I posted this elsewhere first, but it really belongs here at MR as well. Since there are already so many dozens of "hate iOS7 threads," I picked this one to add my thoughts. And you know what really upsets me? I just read this evening that after spending 9 hours taking my daughter back up to college so I was too busy to roll my wife's phone back, Apple has decided to stop signing iOS6 ALREADY so I can't get my wife back to the OS she knows and loves. Maybe if I take her phone back to Apple and ask for a replacement, but I digress. I think the pendulum swung way too far over to the "plain white OS" this time! While I'm not ready to go running over to Samsung, Apple has got some work to do to redeem themselves. BTW, yesterday I was in Best Buy and noticed there were people at the Samsung booth, both staff and customers while the Apple booth was deserted. Also the Samsung booth was constructed to be tall enough that you can't see the Apple booth from the store entrance, only the Samsung booth. I thought Tim Cook and his team were on top of things like this? Anyway, I digressed again. Let me get to why despite the fact I find it easy enough to use most of the time, for many users I think iOS7 stinks.
I downloaded iOS7 for me. It's ok. Just ok. I mean I like the quick setup screen. I've gotten used to the half screen swipe to get to Spotlight. But the whiteness of the UI is overpowering. If you're gonna make something so strongly monochromatic, you owe it to the user to allow them to tone it down. Normally I hate light grey on dark grey stuff but skinny black text swimming in an ocean of white is awful. It's far to bright to be used at night. What the heck were they thinking getting rid of ALL clues to let the user know how the UI works? I mean spinners should look like slot machine wheels, not static lists that a person has to tinker with to see how they work. My wife stopped at the time setting screen. And I mean stopped. She stared at it for a good 10 minutes before handing it to me. I remembered (purely from memory and not from anything I could see on the screen) that the date and time settings are wheels you can spin. When I showed her, she said "Oh yeah, now I remember." Look. When we used mainframes, the user could be expected to remember what a chunk of text did on a green screen. Now that we have thousands of pixels, why not spend a few of them letting a novice (or tired expert) user know he's dealing with a slot machine spinner and not a static list of dates to click on?

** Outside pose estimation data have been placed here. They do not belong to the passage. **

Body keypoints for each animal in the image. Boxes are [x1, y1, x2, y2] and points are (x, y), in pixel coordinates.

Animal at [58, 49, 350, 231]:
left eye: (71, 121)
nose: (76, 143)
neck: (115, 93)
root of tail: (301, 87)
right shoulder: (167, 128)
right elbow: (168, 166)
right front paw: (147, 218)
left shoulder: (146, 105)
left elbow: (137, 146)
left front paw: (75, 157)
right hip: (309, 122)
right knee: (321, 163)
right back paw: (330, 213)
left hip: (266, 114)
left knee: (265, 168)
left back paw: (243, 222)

Let me be blunt. Apple screwed the pooch on iOS7. Jony Ive may be an industrial design genius but remember it wasn't just Scott Forestall that liked skeuomorphisms, it was Steve Jobs. I imagine that bland white screen of very few non-white pixels appeals to some aesthetic. I'm not there to look at the thing and admire it. I'm there to use it. Ugly is better than pretty if it's easier to use. There's a reason digital slot machines still show columns of spinning fruit on an LCD screen. That particular skeuomorphism is necessary to communicate to the user the kind of machine he is playing. Otherwise why not simply scan the rfid in the user's comp card as they enter the casino and let them know whether they've won by the time they walk up to the machine? Sometimes less really is... less.